Il convient de préciser que, lorsque Burroughs parle de drogues, il fait exclusivement référence à l'héroïne, la seule qu'il considère comme véritablement addictive ; la cocaïne, les herbes et les drogues « naturelles » n'entrent pas dans cette définition.
Burroughs a donc fréquenté et vécu dans des endroits aussi sordides que ceux décrits dans le roman, où Lee et les autres personnages mendient, volent , se prostituent pour se procurer de la drogue et mènent une existence marquée par une fuite constante et frénétique devant les autorités.
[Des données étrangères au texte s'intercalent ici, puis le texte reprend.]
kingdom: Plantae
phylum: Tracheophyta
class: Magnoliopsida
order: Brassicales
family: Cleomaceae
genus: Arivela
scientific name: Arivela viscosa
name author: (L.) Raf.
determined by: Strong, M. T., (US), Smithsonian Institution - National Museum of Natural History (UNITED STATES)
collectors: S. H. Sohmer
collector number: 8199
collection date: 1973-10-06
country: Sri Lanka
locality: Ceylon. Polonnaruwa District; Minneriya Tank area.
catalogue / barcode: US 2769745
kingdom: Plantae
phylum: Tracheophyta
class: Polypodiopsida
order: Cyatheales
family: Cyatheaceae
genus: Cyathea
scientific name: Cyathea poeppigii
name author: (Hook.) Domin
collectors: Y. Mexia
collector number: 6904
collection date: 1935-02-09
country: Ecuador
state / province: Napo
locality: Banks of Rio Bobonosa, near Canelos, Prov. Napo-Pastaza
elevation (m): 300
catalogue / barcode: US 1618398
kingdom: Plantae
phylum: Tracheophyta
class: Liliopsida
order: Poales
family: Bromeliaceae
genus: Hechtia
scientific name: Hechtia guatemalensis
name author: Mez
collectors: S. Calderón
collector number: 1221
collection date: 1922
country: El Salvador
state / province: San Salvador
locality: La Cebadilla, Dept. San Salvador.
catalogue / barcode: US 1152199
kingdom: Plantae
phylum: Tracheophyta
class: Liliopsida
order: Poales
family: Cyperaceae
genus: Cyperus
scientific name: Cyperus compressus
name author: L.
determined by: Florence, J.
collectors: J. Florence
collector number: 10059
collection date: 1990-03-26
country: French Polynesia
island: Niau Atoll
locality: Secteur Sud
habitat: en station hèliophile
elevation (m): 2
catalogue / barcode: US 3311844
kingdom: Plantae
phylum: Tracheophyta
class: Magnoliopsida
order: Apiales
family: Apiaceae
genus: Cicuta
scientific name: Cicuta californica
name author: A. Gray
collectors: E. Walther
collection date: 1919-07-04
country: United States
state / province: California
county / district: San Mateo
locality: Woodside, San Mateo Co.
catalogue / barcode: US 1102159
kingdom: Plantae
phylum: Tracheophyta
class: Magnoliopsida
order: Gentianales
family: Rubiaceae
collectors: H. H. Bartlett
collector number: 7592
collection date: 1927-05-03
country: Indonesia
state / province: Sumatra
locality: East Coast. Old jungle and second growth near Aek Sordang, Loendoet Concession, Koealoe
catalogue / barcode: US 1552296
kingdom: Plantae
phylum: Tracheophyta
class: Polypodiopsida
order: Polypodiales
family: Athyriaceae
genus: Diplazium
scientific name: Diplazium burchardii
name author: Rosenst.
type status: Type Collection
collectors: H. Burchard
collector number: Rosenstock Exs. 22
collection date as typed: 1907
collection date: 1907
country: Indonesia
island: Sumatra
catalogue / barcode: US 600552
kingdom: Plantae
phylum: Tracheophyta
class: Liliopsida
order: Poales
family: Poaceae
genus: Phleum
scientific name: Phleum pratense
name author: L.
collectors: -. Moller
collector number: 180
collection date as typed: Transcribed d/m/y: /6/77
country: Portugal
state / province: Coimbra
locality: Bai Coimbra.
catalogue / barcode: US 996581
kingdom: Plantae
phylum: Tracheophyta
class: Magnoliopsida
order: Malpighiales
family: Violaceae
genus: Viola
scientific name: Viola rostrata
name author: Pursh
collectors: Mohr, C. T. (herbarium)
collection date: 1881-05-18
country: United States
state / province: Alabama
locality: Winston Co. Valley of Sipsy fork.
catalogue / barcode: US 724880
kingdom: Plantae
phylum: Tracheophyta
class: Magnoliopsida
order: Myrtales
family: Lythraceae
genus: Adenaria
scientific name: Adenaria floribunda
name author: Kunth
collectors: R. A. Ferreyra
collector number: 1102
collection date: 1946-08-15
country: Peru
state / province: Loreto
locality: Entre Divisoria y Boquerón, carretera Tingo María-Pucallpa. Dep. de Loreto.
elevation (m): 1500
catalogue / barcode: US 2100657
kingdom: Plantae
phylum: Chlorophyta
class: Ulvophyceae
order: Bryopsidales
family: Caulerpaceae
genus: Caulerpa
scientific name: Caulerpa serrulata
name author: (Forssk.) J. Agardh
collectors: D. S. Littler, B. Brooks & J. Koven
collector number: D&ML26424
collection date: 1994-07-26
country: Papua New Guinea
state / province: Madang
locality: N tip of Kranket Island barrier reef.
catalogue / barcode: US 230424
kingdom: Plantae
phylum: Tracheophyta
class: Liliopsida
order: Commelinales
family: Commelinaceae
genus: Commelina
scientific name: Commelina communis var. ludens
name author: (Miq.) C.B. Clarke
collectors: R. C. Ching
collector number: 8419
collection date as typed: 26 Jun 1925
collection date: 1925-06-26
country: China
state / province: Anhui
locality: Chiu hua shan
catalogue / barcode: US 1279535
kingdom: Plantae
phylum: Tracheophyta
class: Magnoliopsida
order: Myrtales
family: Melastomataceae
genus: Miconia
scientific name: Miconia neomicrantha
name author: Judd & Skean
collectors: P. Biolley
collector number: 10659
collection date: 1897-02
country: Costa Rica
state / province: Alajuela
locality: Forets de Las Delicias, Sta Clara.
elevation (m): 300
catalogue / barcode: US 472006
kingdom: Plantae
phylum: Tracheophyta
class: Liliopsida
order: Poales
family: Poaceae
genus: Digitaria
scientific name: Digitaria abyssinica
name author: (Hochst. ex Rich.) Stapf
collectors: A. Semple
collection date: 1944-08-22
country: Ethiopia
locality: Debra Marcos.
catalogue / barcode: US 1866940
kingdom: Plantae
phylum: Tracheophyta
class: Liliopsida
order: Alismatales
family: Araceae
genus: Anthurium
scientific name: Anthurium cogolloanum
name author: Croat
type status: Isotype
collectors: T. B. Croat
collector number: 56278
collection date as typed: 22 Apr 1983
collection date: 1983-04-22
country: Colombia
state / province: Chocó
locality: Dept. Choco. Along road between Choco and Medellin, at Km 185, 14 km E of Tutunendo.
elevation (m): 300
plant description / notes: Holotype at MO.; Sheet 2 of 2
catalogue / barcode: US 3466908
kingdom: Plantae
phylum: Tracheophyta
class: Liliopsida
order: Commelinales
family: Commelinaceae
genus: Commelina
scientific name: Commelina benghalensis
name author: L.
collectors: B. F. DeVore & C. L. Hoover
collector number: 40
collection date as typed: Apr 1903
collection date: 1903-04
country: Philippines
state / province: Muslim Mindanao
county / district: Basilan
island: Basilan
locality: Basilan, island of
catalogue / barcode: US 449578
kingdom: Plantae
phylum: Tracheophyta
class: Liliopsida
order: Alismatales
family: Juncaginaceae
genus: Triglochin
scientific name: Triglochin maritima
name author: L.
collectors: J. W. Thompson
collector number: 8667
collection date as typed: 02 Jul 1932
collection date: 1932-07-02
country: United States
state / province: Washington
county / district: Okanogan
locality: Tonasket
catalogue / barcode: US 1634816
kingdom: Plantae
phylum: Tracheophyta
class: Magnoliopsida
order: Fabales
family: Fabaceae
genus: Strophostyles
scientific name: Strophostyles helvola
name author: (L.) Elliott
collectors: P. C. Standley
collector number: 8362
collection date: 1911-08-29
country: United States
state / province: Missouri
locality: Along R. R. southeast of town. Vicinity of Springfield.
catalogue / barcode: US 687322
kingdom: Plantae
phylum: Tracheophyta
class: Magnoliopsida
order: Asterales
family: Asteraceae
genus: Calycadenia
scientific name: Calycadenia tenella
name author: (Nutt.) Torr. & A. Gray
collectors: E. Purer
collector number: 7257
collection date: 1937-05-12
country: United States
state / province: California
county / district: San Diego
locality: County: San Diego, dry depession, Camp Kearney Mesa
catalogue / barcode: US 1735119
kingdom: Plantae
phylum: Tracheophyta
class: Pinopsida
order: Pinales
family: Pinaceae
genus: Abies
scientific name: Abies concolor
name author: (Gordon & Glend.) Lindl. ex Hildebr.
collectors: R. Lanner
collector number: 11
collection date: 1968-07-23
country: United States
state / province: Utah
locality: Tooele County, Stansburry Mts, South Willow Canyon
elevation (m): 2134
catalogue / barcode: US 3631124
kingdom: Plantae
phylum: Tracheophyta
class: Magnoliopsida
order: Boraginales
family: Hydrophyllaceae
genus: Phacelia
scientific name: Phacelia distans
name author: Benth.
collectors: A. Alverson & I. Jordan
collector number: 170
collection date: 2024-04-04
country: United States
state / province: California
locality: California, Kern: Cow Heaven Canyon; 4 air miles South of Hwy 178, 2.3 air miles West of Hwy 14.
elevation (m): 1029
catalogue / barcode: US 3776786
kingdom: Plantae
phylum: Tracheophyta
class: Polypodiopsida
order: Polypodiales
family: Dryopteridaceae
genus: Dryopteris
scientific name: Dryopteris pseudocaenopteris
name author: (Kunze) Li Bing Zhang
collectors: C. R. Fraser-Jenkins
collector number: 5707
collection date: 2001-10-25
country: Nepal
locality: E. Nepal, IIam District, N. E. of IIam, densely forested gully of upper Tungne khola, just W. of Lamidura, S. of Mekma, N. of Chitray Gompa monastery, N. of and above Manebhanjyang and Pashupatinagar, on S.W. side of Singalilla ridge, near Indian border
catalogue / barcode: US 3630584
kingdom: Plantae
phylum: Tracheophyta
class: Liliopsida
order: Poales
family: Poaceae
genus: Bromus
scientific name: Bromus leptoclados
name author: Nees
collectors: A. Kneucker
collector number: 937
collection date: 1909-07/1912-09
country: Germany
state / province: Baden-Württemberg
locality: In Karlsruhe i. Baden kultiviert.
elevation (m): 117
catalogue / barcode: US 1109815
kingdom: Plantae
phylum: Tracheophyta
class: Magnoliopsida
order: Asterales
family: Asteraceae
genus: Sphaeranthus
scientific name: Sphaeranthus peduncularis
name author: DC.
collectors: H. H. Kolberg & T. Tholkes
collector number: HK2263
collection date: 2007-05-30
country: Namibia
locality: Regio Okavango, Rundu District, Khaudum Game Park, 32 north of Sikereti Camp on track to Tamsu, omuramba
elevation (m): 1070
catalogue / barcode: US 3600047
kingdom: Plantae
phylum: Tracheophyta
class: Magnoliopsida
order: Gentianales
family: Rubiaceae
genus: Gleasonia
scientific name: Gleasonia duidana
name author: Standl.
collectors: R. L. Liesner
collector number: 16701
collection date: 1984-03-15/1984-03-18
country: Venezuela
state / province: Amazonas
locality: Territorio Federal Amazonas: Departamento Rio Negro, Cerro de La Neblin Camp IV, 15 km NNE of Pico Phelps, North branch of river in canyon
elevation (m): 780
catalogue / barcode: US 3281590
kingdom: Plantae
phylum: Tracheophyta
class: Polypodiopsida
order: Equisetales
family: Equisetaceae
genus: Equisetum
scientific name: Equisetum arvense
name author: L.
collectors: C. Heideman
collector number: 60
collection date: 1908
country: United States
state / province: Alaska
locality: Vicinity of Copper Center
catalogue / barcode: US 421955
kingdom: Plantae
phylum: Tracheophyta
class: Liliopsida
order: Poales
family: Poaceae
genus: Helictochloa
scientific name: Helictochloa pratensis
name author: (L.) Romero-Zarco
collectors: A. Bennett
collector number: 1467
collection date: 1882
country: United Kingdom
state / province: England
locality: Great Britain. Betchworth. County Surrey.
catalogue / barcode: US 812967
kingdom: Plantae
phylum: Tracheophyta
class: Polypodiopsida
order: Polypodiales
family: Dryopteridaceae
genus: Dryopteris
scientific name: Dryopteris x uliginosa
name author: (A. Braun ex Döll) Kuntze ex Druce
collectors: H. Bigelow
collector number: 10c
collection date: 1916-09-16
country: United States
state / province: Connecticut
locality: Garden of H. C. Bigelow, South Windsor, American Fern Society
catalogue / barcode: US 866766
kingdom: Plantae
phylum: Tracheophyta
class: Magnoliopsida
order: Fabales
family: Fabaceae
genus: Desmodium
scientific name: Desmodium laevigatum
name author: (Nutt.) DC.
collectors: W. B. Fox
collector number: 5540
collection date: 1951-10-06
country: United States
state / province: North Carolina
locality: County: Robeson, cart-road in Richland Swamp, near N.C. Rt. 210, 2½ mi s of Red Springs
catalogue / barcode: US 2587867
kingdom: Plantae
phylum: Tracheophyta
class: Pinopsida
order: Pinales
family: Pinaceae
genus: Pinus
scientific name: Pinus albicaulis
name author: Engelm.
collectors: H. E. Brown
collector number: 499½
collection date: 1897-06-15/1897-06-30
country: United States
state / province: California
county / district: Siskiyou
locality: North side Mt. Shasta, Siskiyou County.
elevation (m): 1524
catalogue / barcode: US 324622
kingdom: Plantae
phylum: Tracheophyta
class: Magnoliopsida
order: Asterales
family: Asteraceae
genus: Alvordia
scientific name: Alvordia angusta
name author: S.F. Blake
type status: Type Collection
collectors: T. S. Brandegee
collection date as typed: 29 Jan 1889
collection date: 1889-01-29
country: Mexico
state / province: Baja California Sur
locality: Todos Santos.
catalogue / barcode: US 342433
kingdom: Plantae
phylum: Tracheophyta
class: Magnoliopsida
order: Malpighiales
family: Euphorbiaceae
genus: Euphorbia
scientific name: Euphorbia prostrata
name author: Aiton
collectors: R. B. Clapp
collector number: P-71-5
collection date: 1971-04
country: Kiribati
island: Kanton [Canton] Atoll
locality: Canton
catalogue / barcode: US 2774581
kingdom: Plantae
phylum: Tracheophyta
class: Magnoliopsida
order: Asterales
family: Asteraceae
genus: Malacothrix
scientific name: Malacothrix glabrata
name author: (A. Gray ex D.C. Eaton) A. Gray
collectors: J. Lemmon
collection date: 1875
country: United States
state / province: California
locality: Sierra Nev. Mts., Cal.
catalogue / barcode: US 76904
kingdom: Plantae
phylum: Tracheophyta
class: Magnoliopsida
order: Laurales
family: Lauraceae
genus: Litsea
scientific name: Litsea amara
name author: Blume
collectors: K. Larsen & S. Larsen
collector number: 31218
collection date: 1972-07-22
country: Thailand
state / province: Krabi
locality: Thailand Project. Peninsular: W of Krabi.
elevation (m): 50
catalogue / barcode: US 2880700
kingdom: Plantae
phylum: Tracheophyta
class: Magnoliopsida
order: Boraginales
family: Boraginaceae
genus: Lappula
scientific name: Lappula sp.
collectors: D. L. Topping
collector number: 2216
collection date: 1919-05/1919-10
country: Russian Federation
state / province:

Le récit de Burroughs possède la dureté et la froideur d'un témoignage de l'intérieur, décrivant une à une les sensations et les émotions qui submergent le toxicomane, le « junkie », dans ses différents états : de l'excitation de la prise à la douleur atroce du sevrage, jusqu'à la dépression qui accompagne la désintoxication, une désintoxication qui n'est finalement qu'une utopie car elle n'aboutit jamais : le junkie est un être maudit, condamné à jamais à sa dépendance. L'abîme n'offre ni retour ni rédemption : quiconque s'y jette s'y abandonne pour toujours.
200 pages de virée dans les bas-fonds de l'Amérique des marginaux et vagabonds avec beaucoup de personnages Gay, au tout début des années 50.
Ce qui me marque dans ce livre c’est l’ honnêteté brutale qui nous éloigne des archétypes habituels de ce genre de récit (rédemption ou chute) et nous rapproche d'une certaine révélation, ou du moins d'une part de vérité (William Blake dirait que la voie de l'excès mène à la sagesse).
C’est aussi (peut-être surtout ) l’absence de regard moralisateur.


Par ailleurs, ce roman influencera directement des romans renommés du même genre, tels que le Trainspotting (1993), d’Irving Welsh, popularisé par son adaptation cinématographique par Danny Boyle avec le très très jeune Ewan McGregor.

Notons encore que Lee, soit un double littéraire de l'auteur est aussi le narrateur de son roman suivant "Queer", écrit dans la foulée mais publié seulement en 1985 !
Cependant entre les deux ouvrages un drame a eu lieu : à l'instar du protagoniste, Burroughs s'enfuit au Mexique. Là-bas, il joue à Guillaume Tell avec sa femme et pose une pomme sur sa tête. Il prend un pistolet et tire. Le coup, bien sûr, rate sa cible, et Burroughs finit par la tuer.
Dès lors, son écriture marque un tournant : le ton réaliste de ce premier livre est abandonné au profit du délire et de l'expérimentation formelle comme par exemple dans son "le festin nu".
Mais si Burroughs n'était pas encore l'auteur du « Festin nu », ni le grand visionnaire de notre époque, inspirant écrivains, musiciens, peintres et cinéastes, dans cette chronique crue et saisissante de la dépendance, des errances à la recherche de drogues, du besoin impérieux d'une dose, d'une sexualité gay et des relations tout aussi étranges nées de la communion avec les drogues, les fondements de toute son œuvre ultérieure étaient déjà présents.
Je recommande fortement.
"On devient drogué parce qu'on n'a pas de fortes motivations dans une autre direction. La came l'emporte par défaut. J'ai essayé par curiosité. Je me piquais comme ça, quand je touchais. Je me suis retrouvé accroché. La plupart des drogués à qui j'ai parlé m'ont fait part d'une expérience semblable. Ils ne s'étaient pas mis à employer des drogues pour une raison dont ils pussent se souvenir. Ils se piquaient comme ça, jusqu'à ce qu'ils accrochent. On ne décide pas d'être drogué. Un matin, on se réveille malade et on est drogué."